Traditional mopeds are also under-powered often running on loud, smelly two stroke gas engines.

This is where the true power of Bird’s Cruiser will lie. Just as it introduced people to the joys, affordability, fun, and convenience of small scooters and blew open the doors for a booming scooter market, the Cruiser will most certainly do the same for car replacing mopeds, allowing the masses to experience their clean, quite power and utility and be much more willing to invest the time and energy in getting a motorcycle license.

THE MATCHES ARE THERE, THEY JUST NEED A SPARK

The smartphone existed before the iPhone (think Blackberry or Trio).

The technology was there, but Apple’s marketing and design prowess sparked the smartphone’s mass adoption, killing inferior competition and fueling rival Android and its hardware manufacturers.

Electric scooters existed before Bird in the form of Xiomi and many others. In fact, Have A Go was founded with the mission to increase their popularity (as well as the many other forms of micromobility).

But Bird made adoption as simple as it could get. They put a these scooters on the sidewalk and allowed anyone to unlock them with a smartphone. And the adoption speaks for itself.

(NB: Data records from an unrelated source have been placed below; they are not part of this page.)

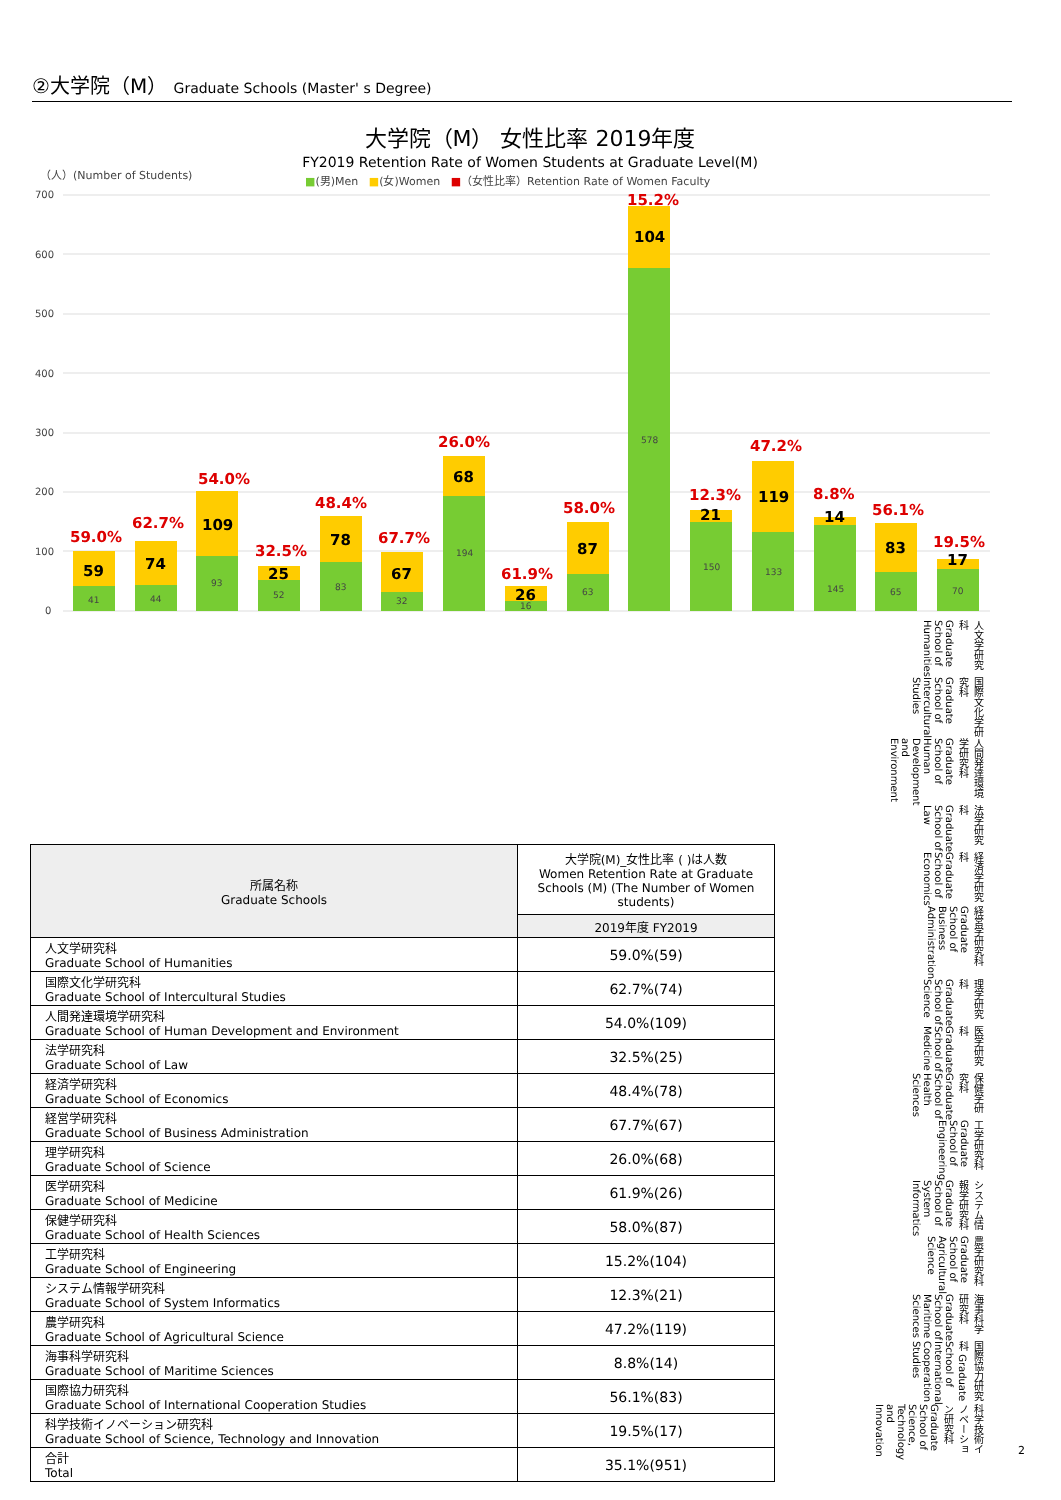②大学院（M） Graduate Schools (Master' s Degree)
大学院（M） 女性比率 2019年度
FY2019 Retention Rate of Women Students at Graduate Level(M)
（人）(Number of Students)
■(男)Men ■(女)Women ■（女性比率）Retention Rate of Women Faculty
700
600
500
400
300
200
100
0
59
59.0%
74
62.7%
109
54.0%
25
32.5%
78
48.4%
67
67.7%
68
26.0%
26
61.9%
87
58.0%
104
15.2%
21
12.3%
119
47.2%
14
8.8%
83
56.1%
17
19.5%
41
44
93
52
83
32
194
16
63
578
150
133
145
65
70
人文学研究科 Graduate School of Humanities 国際文化学研究科 Graduate School of Intercultural Studies 人間発達環境学研究科 Graduate School of Human Development and Environment 法学研究科 Graduate School of Law 経済学研究科 Graduate School of Economics 経営学研究科 Graduate School of Business Administration 理学研究科 Graduate School of Science 医学研究科 Graduate School of Medicine 保健学研究科 Graduate School of Health Sciences 工学研究科 Graduate School of Engineering システム情報学研究科 Graduate School of System Informatics 農学研究科 Graduate School of Agricultural Science 海事科学研究科 Graduate School of Maritime Sciences 国際協力研究科 Graduate School of International Cooperation Studies 科学技術イノベーション研究科 Graduate School of Science, Technology and Innovation
| 所属名称 Graduate Schools | 大学院(M)_女性比率 ( )は人数 Women Retention Rate at Graduate Schools (M) (The Number of Women students) |
| --- | --- |
| | 2019年度 FY2019 |
| 人文学研究科 Graduate School of Humanities | 59.0%(59) |
| 国際文化学研究科 Graduate School of Intercultural Studies | 62.7%(74) |
| 人間発達環境学研究科 Graduate School of Human Development and Environment | 54.0%(109) |
| 法学研究科 Graduate School of Law | 32.5%(25) |
| 経済学研究科 Graduate School of Economics | 48.4%(78) |
| 経営学研究科 Graduate School of Business Administration | 67.7%(67) |
| 理学研究科 Graduate School of Science | 26.0%(68) |
| 医学研究科 Graduate School of Medicine | 61.9%(26) |
| 保健学研究科 Graduate School of Health Sciences | 58.0%(87) |
| 工学研究科 Graduate School of Engineering | 15.2%(104) |
| システム情報学研究科 Graduate School of System Informatics | 12.3%(21) |
| 農学研究科 Graduate School of Agricultural Science | 47.2%(119) |
| 海事科学研究科 Graduate School of Maritime Sciences | 8.8%(14) |
| 国際協力研究科 Graduate School of International Cooperation Studies | 56.1%(83) |
| 科学技術イノベーション研究科 Graduate School of Science, Technology and Innovation | 19.5%(17) |
| 合計 Total | 35.1%(951) |
2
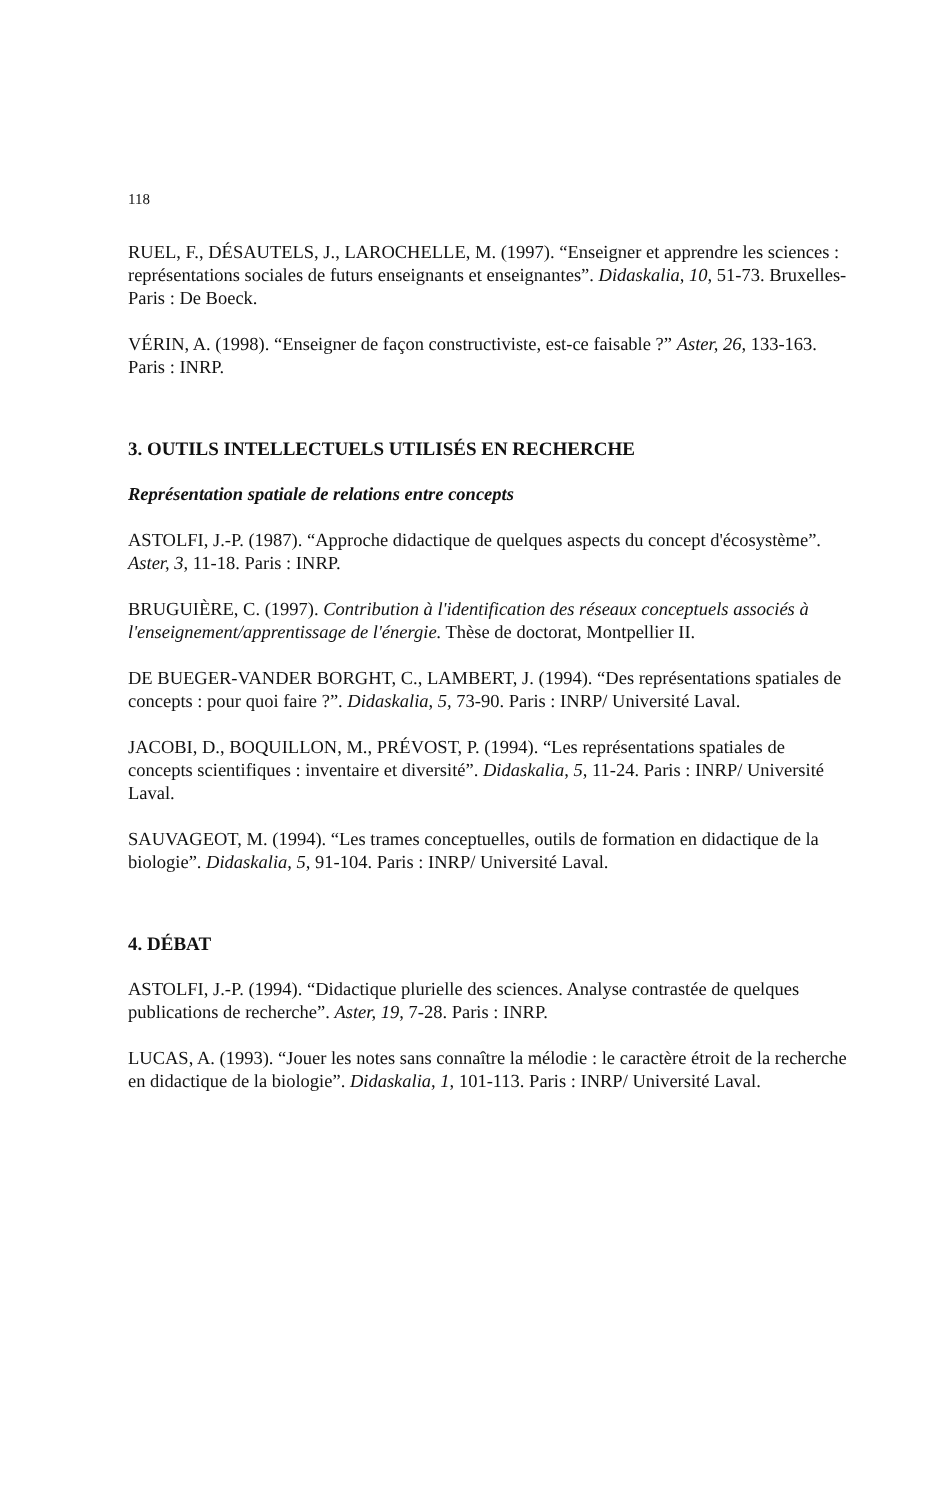118
RUEL, F., DÉSAUTELS, J., LAROCHELLE, M. (1997). “Enseigner et apprendre les sciences : représentations sociales de futurs enseignants et enseignantes”. Didaskalia, 10, 51-73. Bruxelles-Paris : De Boeck.
VÉRIN, A. (1998). “Enseigner de façon constructiviste, est-ce faisable ?” Aster, 26, 133-163. Paris : INRP.
3. OUTILS INTELLECTUELS UTILISÉS EN RECHERCHE
Représentation spatiale de relations entre concepts
ASTOLFI, J.-P. (1987). “Approche didactique de quelques aspects du concept d'écosystème”. Aster, 3, 11-18. Paris : INRP.
BRUGUIÈRE, C. (1997). Contribution à l'identification des réseaux conceptuels associés à l'enseignement/apprentissage de l'énergie. Thèse de doctorat, Montpellier II.
DE BUEGER-VANDER BORGHT, C., LAMBERT, J. (1994). “Des représentations spatiales de concepts : pour quoi faire ?”. Didaskalia, 5, 73-90. Paris : INRP/ Université Laval.
JACOBI, D., BOQUILLON, M., PRÉVOST, P. (1994). “Les représentations spatiales de concepts scientifiques : inventaire et diversité”. Didaskalia, 5, 11-24. Paris : INRP/ Université Laval.
SAUVAGEOT, M. (1994). “Les trames conceptuelles, outils de formation en didactique de la biologie”. Didaskalia, 5, 91-104. Paris : INRP/ Université Laval.
4. DÉBAT
ASTOLFI, J.-P. (1994). “Didactique plurielle des sciences. Analyse contrastée de quelques publications de recherche”. Aster, 19, 7-28. Paris : INRP.
LUCAS, A. (1993). “Jouer les notes sans connaître la mélodie : le caractère étroit de la recherche en didactique de la biologie”. Didaskalia, 1, 101-113. Paris : INRP/ Université Laval.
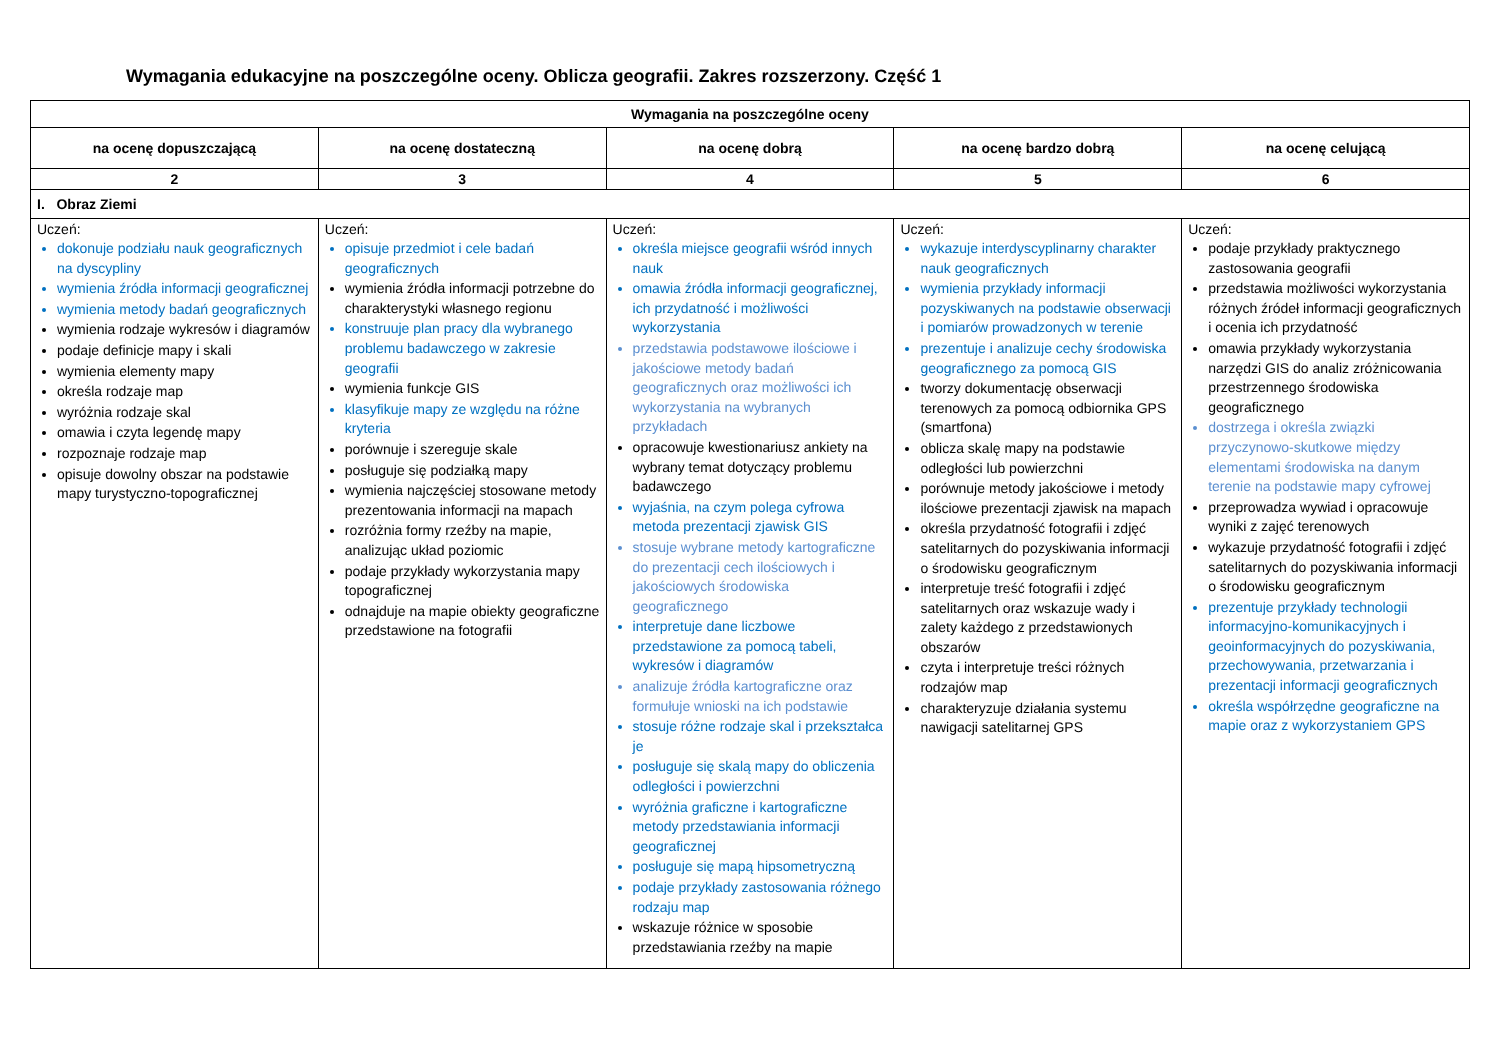Wymagania edukacyjne na poszczególne oceny. Oblicza geografii. Zakres rozszerzony. Część 1
| Wymagania na poszczególne oceny | | | | |
| --- | --- | --- | --- | --- |
| na ocenę dopuszczającą | na ocenę dostateczną | na ocenę dobrą | na ocenę bardzo dobrą | na ocenę celującą |
| 2 | 3 | 4 | 5 | 6 |
| I. Obraz Ziemi | | | | |
| Uczeń: dokonuje podziału nauk geograficznych na dyscypliny wymienia źródła informacji geograficznej wymienia metody badań geograficznych wymienia rodzaje wykresów i diagramów podaje definicje mapy i skali wymienia elementy mapy określa rodzaje map wyróżnia rodzaje skal omawia i czyta legendę mapy rozpoznaje rodzaje map opisuje dowolny obszar na podstawie mapy turystyczno-topograficznej | Uczeń: opisuje przedmiot i cele badań geograficznych wymienia źródła informacji potrzebne do charakterystyki własnego regionu konstruuje plan pracy dla wybranego problemu badawczego w zakresie geografii wymienia funkcje GIS klasyfikuje mapy ze względu na różne kryteria porównuje i szereguje skale posługuje się podziałką mapy wymienia najczęściej stosowane metody prezentowania informacji na mapach rozróżnia formy rzeźby na mapie, analizując układ poziomic podaje przykłady wykorzystania mapy topograficznej odnajduje na mapie obiekty geograficzne przedstawione na fotografii | Uczeń: określa miejsce geografii wśród innych nauk omawia źródła informacji geograficznej, ich przydatność i możliwości wykorzystania przedstawia podstawowe ilościowe i jakościowe metody badań geograficznych oraz możliwości ich wykorzystania na wybranych przykładach opracowuje kwestionariusz ankiety na wybrany temat dotyczący problemu badawczego wyjaśnia, na czym polega cyfrowa metoda prezentacji zjawisk GIS stosuje wybrane metody kartograficzne do prezentacji cech ilościowych i jakościowych środowiska geograficznego interpretuje dane liczbowe przedstawione za pomocą tabeli, wykresów i diagramów analizuje źródła kartograficzne oraz formułuje wnioski na ich podstawie stosuje różne rodzaje skal i przekształca je posługuje się skalą mapy do obliczenia odległości i powierzchni wyróżnia graficzne i kartograficzne metody przedstawiania informacji geograficznej posługuje się mapą hipsometryczną podaje przykłady zastosowania różnego rodzaju map wskazuje różnice w sposobie przedstawiania rzeźby na mapie | Uczeń: wykazuje interdyscyplinarny charakter nauk geograficznych wymienia przykłady informacji pozyskiwanych na podstawie obserwacji i pomiarów prowadzonych w terenie prezentuje i analizuje cechy środowiska geograficznego za pomocą GIS tworzy dokumentację obserwacji terenowych za pomocą odbiornika GPS (smartfona) oblicza skalę mapy na podstawie odległości lub powierzchni porównuje metody jakościowe i metody ilościowe prezentacji zjawisk na mapach określa przydatność fotografii i zdjęć satelitarnych do pozyskiwania informacji o środowisku geograficznym interpretuje treść fotografii i zdjęć satelitarnych oraz wskazuje wady i zalety każdego z przedstawionych obszarów czyta i interpretuje treści różnych rodzajów map charakteryzuje działania systemu nawigacji satelitarnej GPS | Uczeń: podaje przykłady praktycznego zastosowania geografii przedstawia możliwości wykorzystania różnych źródeł informacji geograficznych i ocenia ich przydatność omawia przykłady wykorzystania narzędzi GIS do analiz zróżnicowania przestrzennego środowiska geograficznego dostrzega i określa związki przyczynowo-skutkowe między elementami środowiska na danym terenie na podstawie mapy cyfrowej przeprowadza wywiad i opracowuje wyniki z zajęć terenowych wykazuje przydatność fotografii i zdjęć satelitarnych do pozyskiwania informacji o środowisku geograficznym prezentuje przykłady technologii informacyjno-komunikacyjnych i geoinformacyjnych do pozyskiwania, przechowywania, przetwarzania i prezentacji informacji geograficznych określa współrzędne geograficzne na mapie oraz z wykorzystaniem GPS |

Electric mopeds exist or are being developed from large Western companies like Harley-Davidson and Vespa, to smaller companies like ONYX and Bloom Scooters, to large Asian brands like Niu, Gogoro, Unu, and GenZe. Even electric moped-shring providers have cropped up like Revel and Scoot.

However, they are not widely known and accessible.

Bird has the reach and scale to show the Western world the power of the electric moped and to finally serve as the tipping point for car replacements.

THE 1ST/LAST MILE WAS JUST THE BEGINNING

Bird’s true historical significance might not be the little scooter that can easily be dismissed as a toy and might not even have long term financial viability.

But it might just be blowing up the electric moped category with the Cruiser, which, after a century of the automobile’s every increasing occupation of city street, might tip the scales back to more efficient, safer, inexpensive, and sustainable modes of mobility, getting us much closer to human-centric, car-free streets that urbanists and many cities are hoping for.

And where will that leave Bird?

It’s hard to make predictions about the future of specific companies, but the market for micromobility will be much, much larger where all manufacturers and providers will enjoy much larger slices of the pie.